Making PeopleSoft Connector URL work can be an issue sometimes.
So, here is the process you need to follow to make it work:

1. Create a folder C:\TEMPSFT

2. cd\TEMPSFT

3. In this folder copy your peopleSoftUserMgmt.war

4. Create another folder C:\TEMPSFT\META-INF

5. Under this folder C:\TEMPSFT\META-INF, create a file called application.xml

6. Put the following contents:

<?xml version="1.0" encoding="UTF-8"?>
<!DOCTYPE application PUBLIC "-//Sun Microsystems, Inc.//DTD J2EE Application 1.2//EN" "http://java.sun.com/j2ee/dtds/application_1_2.dtd">
<application>
<display-name>PeopleSoft UserMgmt Listener</display-name>
<module>
<web>
<web-uri>peopleSoftUserMgmt.war</web-uri>
<context-root>/peopleSoftUserMgmt</context-root>
</web>
</module>
</application>

7. Create another file MANIFEST.MF with the following contents:
Manifest-Version: 1.0
Ant-Version: Apache Ant 1.5.3
Created-By: 1.4.2_17-b06 (Sun Microsystems Inc.)
Assembled-By: XIM Assembler
Assembled-At: 07/01/2008 21:10
Product-Version: 9.1.0
Build-Number: 9.1.0.1849.0

8. Go to C:\TEMPSFT folder and execute the following command:

jar -cvf peopleSoftUserMgmt.ear peopleSoftUserMgmt.war META-INF/

9. Now, deploy (copy) peopleSoftUserMgmt.ear file in your application server.
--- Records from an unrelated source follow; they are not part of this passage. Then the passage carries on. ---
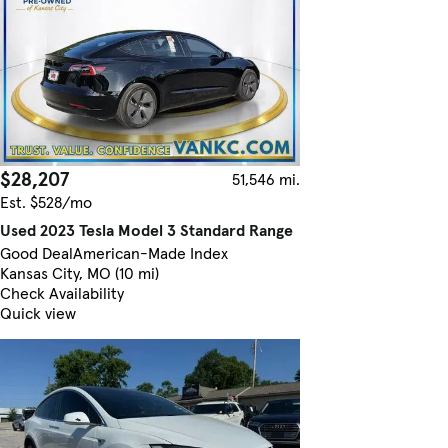
$28,207
51,546 mi.
Est. $528/mo
Used 2023 Tesla Model 3 Standard Range
Good Deal
American-Made Index
Kansas City, MO (10 mi)
Check Availability
Quick view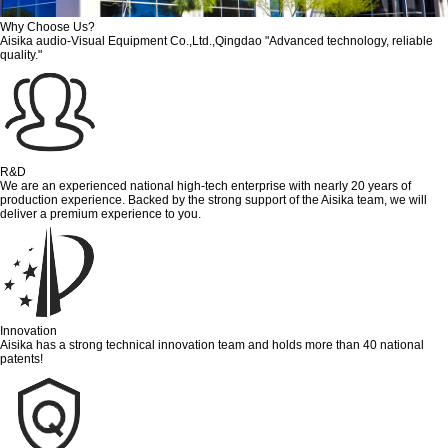
Why Choose Us?
Aisika audio-Visual Equipment Co.,Ltd.,Qingdao "Advanced technology, reliable
quality."
R&D
We are an experienced national high-tech enterprise with nearly 20 years of
production experience. Backed by the strong support of the Aisika team, we will
deliver a premium experience to you.
Innovation
Aisika has a strong technical innovation team and holds more than 40 national
patents!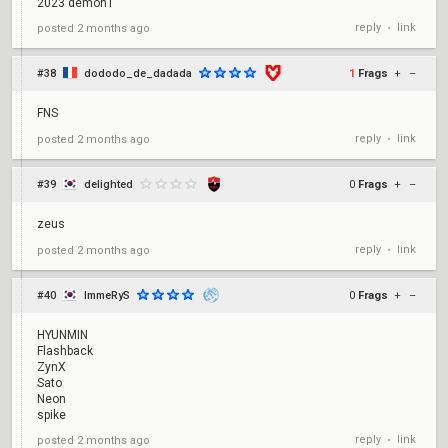
2023 demon1
reply
link
posted
2 months ago
•
#38
dododo_de_dadada
1
Frags
+
–
FNS
reply
link
posted
2 months ago
•
#39
delighted
0
Frags
+
–
zeus
reply
link
posted
2 months ago
•
#40
ImmeRyS
0
Frags
+
–
HYUNMIN
Flashback
ZynX
Sato
Neon
spike
reply
link
posted
2 months ago
•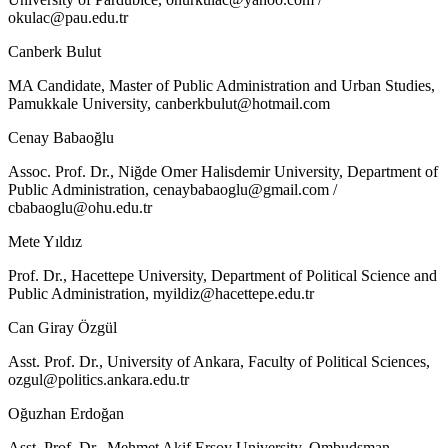
okulac@pau.edu.tr
Canberk Bulut
MA Candidate, Master of Public Administration and Urban Studies,
Pamukkale University,
canberkbulut@hotmail.com
Cenay Babaoğlu
Assoc. Prof. Dr., Niğde Omer Halisdemir University, Department of
Public Administration,
cenaybabaoglu@gmail.com
/
cbabaoglu@ohu.edu.tr
Mete Yıldız
Prof. Dr., Hacettepe University, Department of Political Science and
Public Administration,
myildiz@hacettepe.edu.tr
Can Giray Özgül
Asst. Prof. Dr., University of Ankara, Faculty of Political Sciences,
ozgul@politics.ankara.edu.tr
Oğuzhan Erdoğan
Asst. Prof. Dr., Mehmet Akif Ersoy University, Ombudsman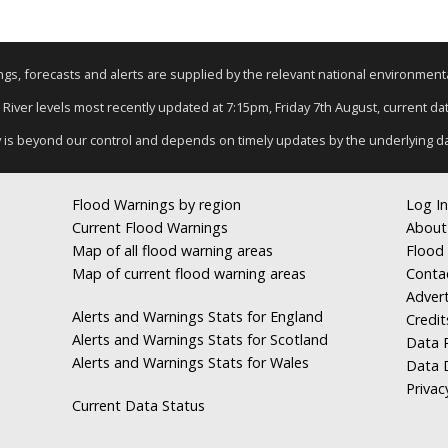
nings, forecasts and alerts are supplied by the relevant national environmen
: River levels most recently updated at 7:15pm, Friday 7th August, current data
y is beyond our control and depends on timely updates by the underlying d
Flood Warnings by region
Log In
Current Flood Warnings
About
Map of all flood warning areas
Flood 
Map of current flood warning areas
Conta
Advert
Alerts and Warnings Stats for England
Credit
Alerts and Warnings Stats for Scotland
Data R
Alerts and Warnings Stats for Wales
Data 
Privac
Current Data Status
Say for JBOSS:
C:\jboss4.0.3SP1\server\default\deploy

10. Restart your app server.

11. Now your application should be ready to recieve the PSFT xml:

Your url should be:

http://<hostname>:<port>/peopleSoftUserMgmt/do/peopleSoftAction

12. Go to your out of the box connector test folder now and try to change server url and test psft-xel-test.vbs

13. You should see a reconciliation event now in Design Console and trace.txt should show the contents of the xml posted to this listener.

14. Same steps can be applied to Employee Reconciliation.